Violer le secret médical : la régression s'accentue

Le 12 juillet 2019, le Syndicat de la Médecine Générale publie "Nouvelle plateforme des données de santé : sous prétexte de progrès, profit pour certain·e·s, danger pour chacun·e". C'est terrible et c'est vrai. En effet, le gouvernement de France veut créer un Health Data Hub, c'est de l'anglais donc start-up nation ready ! Cela consisterait en un gros rassemblement de données médicales (quelle idée de créer pareille chose !), avec des usages bien flous (et pas juste à des fins, déjà contestables, de recherche, d'études ou d'évaluations) et une gestion peu contrôlée. Comme pour tous les méga-fichiers relatifs aux personnes, nous serions priés de ne pas nous inquiéter, tout serait sous contrôle avec de la bonne sécurité, ne reste plus qu'à avoir la foi. Le Syndicat de la Médecine Générale ne l'aime pas trop, pourtant de facto ce milieu n'a pas grand chose à foutre du secret médical, si ce n'est comme joli principe, comme la vaste majorité des gens.

En effet, les gens et les professionnels de santé ne se soucient en général pas ou peu de la confidentialité de la santé, mais on peut en fait étendre le constat bien plus généralement. En effet, les transactions bancaires sont utilisées, alors que les banques peuvent enregistrer les transactions (qui, quand, où, quel montant, et peut-être plus), de quoi en déduire quelques petites choses, et c'est un euphémisme. De même, nombre de personnes vont consulter avec un téléphone portable bien connecté au réseau et presque aucun professionnel de santé ne perçoit de problème à communiquer via le réseau téléphonique mobile, donc ce moyen de communication anti-confidentialité est utilisé pour contacter les personnes demandeuses de santé. Pourtant les opérateurs mobiles peuvent enregistrer les positions datées de l'appareil relié au réseau mobile, permettant de savoir encore une fois bien des choses en recoupant avec une carte (quand, pendant combien de temps, à quelle fréquence, changement de comportement de déplacement entre l'état malade et non-malade, avec qui, et la liste serait peut-être à compléter). On pourrait rajouter les plateformes centralisées et commerciales pour s'inscrire pour avoir des soins ou sur-lesquelles l'information est parfois mise sans même le consentement et parfois même sans que ce soit dit. En effet, aucun tiers ne devrait avoir ce genre d'information, puisque cela n'a pas besoin d'être divulgué et que la discrétion devrait être perçue comme un devoir en pareil cas. Si on veut un exemple concret, il y a le répugnant Doctolib. Tant qu'on y est, profitons-en pour citer une autre aberration vis-à-vis du secret médical : fournir sur un plateau des informations de santé en utilisant une boite de courriel détenu par un tiers lucratif friand de l'exploitation des données personnelles, comme à tout hasard GMail de Google.

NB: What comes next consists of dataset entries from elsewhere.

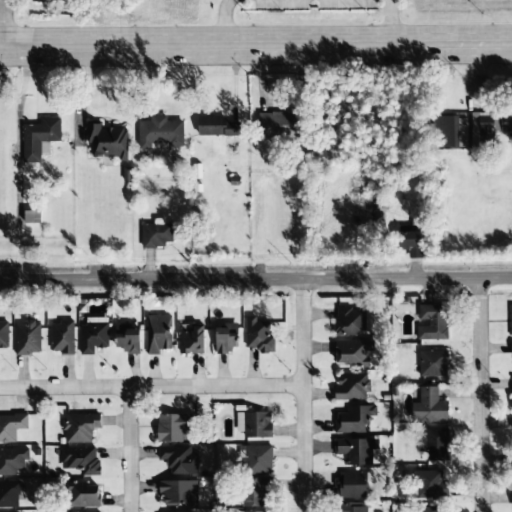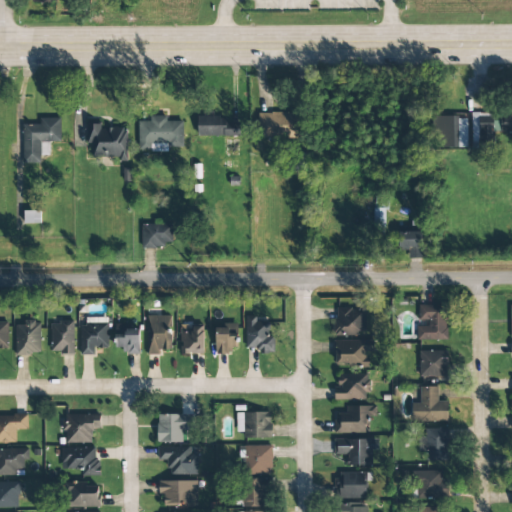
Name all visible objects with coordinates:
building: (44, 1)
road: (6, 22)
road: (256, 41)
building: (506, 121)
building: (276, 125)
building: (218, 127)
building: (481, 131)
building: (448, 132)
building: (159, 134)
building: (106, 142)
building: (155, 235)
building: (410, 243)
road: (256, 278)
building: (349, 321)
building: (432, 322)
building: (510, 329)
building: (158, 334)
building: (4, 335)
building: (93, 335)
building: (258, 335)
building: (61, 337)
building: (28, 338)
building: (226, 338)
building: (127, 340)
building: (191, 340)
building: (351, 353)
building: (433, 364)
road: (152, 383)
building: (351, 387)
road: (305, 395)
road: (481, 395)
building: (511, 403)
building: (429, 407)
building: (353, 419)
building: (511, 422)
building: (254, 424)
building: (11, 427)
building: (79, 427)
building: (172, 427)
building: (434, 443)
road: (134, 447)
building: (355, 450)
building: (80, 460)
building: (178, 460)
building: (258, 460)
building: (12, 461)
building: (429, 484)
building: (352, 485)
building: (253, 492)
building: (178, 493)
building: (9, 494)
building: (81, 495)
building: (352, 507)
building: (426, 509)
building: (260, 511)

De même, dans un cadre non médical, certaines personnes s'indignent qu'une entité puisse collecter des données personnelles contre leur gré. Mais quand on regarde le comportement, on peut bien souvent constater que les dites personnes se fichent en réalité de leur vie privée, puisqu'elles contribuent bien souvent d'elle-même à leur propre surveillance par les mêmes entités, et ce au-delà du nécessaire ou quand c'est trop dur à individuellement éviter. Pleurnicher qu'un tiers fournisse un moyen de surveiller ou qu'une entité voulant surveiller s'en soit elle-même donnée les moyens, c'est une chose, mais c'est une chose bien maigre à elle-seule. C'est bien de dénoncer et s'organiser collectivement contre, si la surveillance est effectivement inappropriée. Toutefois il faut aussi penser à ne pas fournir d'œil soi-même, à moins de vouloir être clownesque de part l'écart entre les discours et les actes.